Introduction

Frailty is a state of vulnerability to stressors, characterized by multisystem decline that results in a diminished intrinsic reserve (1). Frailty is associated with higher morbidity, mortality and healthcare utilization. Research evidence suggests bidirectional relationship between diabetes and frailty (2). Older adults with frailty demonstrate a high prevalence of risk factors associated with diabetes including obesity, inactivity, declining renal function (3, 4). On the other hand, diabetes may contribute to a higher risk for frailty as a result of the high prevalence of cardiovascular risk factors (5). The bidirectional association between frailty and diabetes and their combined effects may be particularly deleterious for older persons (2, 5).
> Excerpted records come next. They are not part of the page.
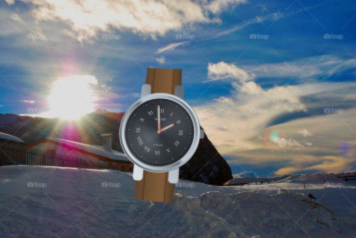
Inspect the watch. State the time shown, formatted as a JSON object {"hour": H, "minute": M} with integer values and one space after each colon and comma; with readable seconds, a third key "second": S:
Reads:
{"hour": 1, "minute": 59}
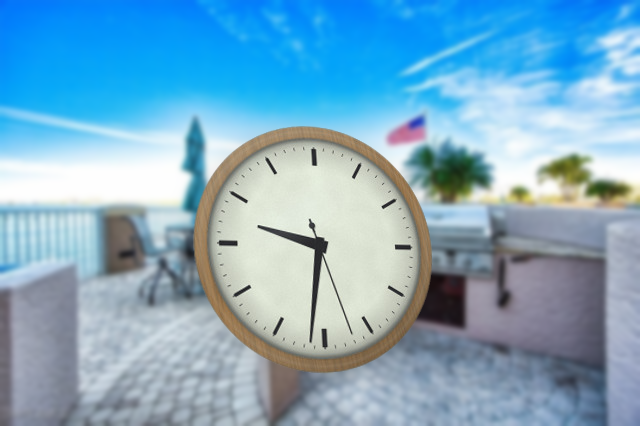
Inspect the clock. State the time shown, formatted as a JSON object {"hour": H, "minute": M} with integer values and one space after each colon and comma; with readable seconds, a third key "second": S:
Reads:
{"hour": 9, "minute": 31, "second": 27}
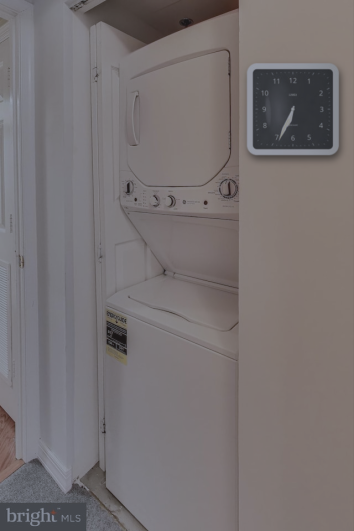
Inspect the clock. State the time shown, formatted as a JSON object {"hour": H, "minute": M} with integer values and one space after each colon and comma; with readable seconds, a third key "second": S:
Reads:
{"hour": 6, "minute": 34}
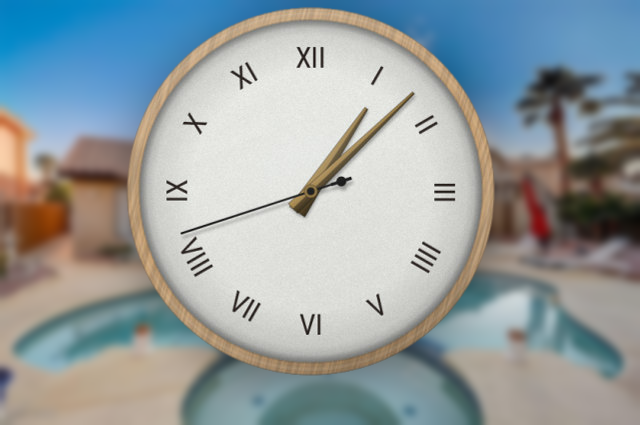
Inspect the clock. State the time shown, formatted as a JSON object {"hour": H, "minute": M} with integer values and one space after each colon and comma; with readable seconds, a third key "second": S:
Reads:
{"hour": 1, "minute": 7, "second": 42}
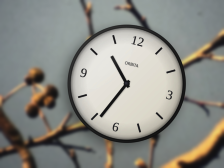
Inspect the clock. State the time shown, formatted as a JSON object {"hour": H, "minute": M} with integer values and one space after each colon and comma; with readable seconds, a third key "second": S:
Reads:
{"hour": 10, "minute": 34}
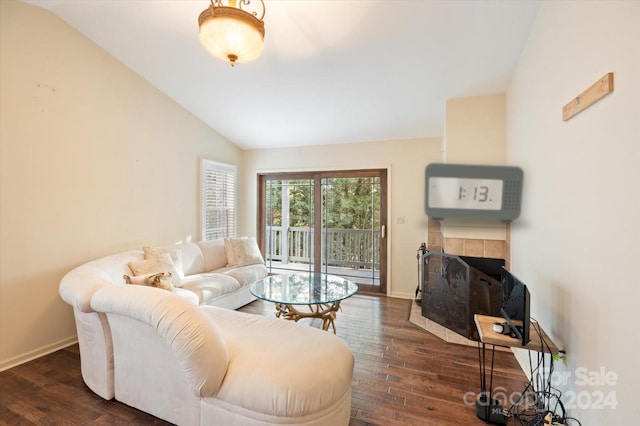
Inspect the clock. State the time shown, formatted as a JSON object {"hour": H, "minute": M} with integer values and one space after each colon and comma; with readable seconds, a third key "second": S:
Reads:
{"hour": 1, "minute": 13}
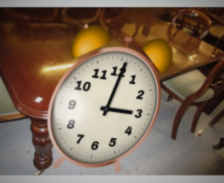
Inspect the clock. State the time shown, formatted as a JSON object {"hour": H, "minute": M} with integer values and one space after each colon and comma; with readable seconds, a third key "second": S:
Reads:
{"hour": 3, "minute": 1}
Several explanations for the relationship between frailty and diabetes mellitus have been proposed. Frailty and diabetes share some of the same mechanisms: insulin resistance, low grade inflammation, oxidative stress, stem cell dysfunction, mitochondrial dysfunction, and sarcopenia (68). Comorbid medical and mental health conditions often coexist in both frailty and diabetes including but not limited to obesity, cardiovascular disease, sleep apnea, depression and cognitive impairment (5, 9, 10). Hypoglycemia in older people with diabetes may be a particularly important contributor to frailty risk and similarly frailty may predispose older people with diabetes to hypoglycemia (8).

Both frailty (11) and diabetes (12) are prevalent in the Veteran than the general US population. Diabetes (13) and frailty (14) are both independently associated with a higher risk for all-cause hospitalizations in older adults. Furthermore, mortality is also higher in frailty and diabetes. In these patients, the concurrence of frailty and diabetes may further increase the effects of individual conditions on clinical outcomes that may lead to higher healthcare utilization and mortality. Previous studies have shown that older adults with either frailty (14) or diabetes (15) are high utilizers of healthcare including hospitalizations. Although Veterans receiving care at Department of Veterans Affairs (VA) Medical Centers have an increased risk for hospitalizations, there is, however, no data regarding the effects on hospitalizations in Veterans with coexistent frailty and diabetes. Thus, the aim of this study was to determine the effects of frailty on all-cause hospitalization and mortality in older adults with diabetes at a VA medical center.

Methods

Study Setting

This research is a retrospective cohort study that was conducted at a tertiary care VA Medical Center, a US government-run healthcare institution. The study is part of a clinical demonstration quality improvement project looking at identifying Veterans with frailty.

Identification of Patients

Our project team identified community-dwelling Veterans 65 years and older with diabetes coming to the VA Medical Center outpatient clinics from January 2016 to August 2017, and patients were follow-up until October 2018. We identified patients with diabetes, diagnosed between October 2, 1996, and July 17, 2017. Trained research associates collected patient data from the electronic health record and the VA Corporate Data Warehouse (CDW) including demographic information; vital signs and BMI, physical and mental health conditions; laboratory data, sensory problems and functional status. We used the zip code and race to obtain the patients annual median household income based on 2014 Census tract data as a parameter for social status classification. Information on physical health conditions was used to calculate an age-adjusted Charlson comorbidity index (CCI) (16).

Frailty Assessment

Data collected for each patient from reviews of the VA electronic health record and the VA Corporate Data Warehouse (CDW) was used to calculate a frailty index (FI) which included 44 items. Each patient’s FI had a minimum of 30 of the 44 items. The 44 items in the FI belonged to 7 major categories (supplementary materials): socio-demographic (4 items), vital signs and other measurements (3 items), physical and mental health conditions (20 items), laboratory data (10 items), sensory problem (1 item) and functional status (6 items). The 44-item frailty index used in this study is based on the deficit accumulation conceptual framework that assumes that frailty is the result of interacting physical, functional psychological, and social factors (17). Unlike the frailty phenotype, which is the most widely used conceptual model in the field, the deficit accumulation approach does not rely on predetermined variables (18). Each patient’s FI was calculated by dividing the number of items present (19). We chose the cutoff of 0.21, which was most recently used by Orkaby et al. as part of a large VA study on the prevalence of frailty in the VA (11). This resulted in a score between 0–1, where higher scores represent higher frailty. The patients were stratified as non-frail (FI is <0.21) and frail (FI is ≥ 0.21).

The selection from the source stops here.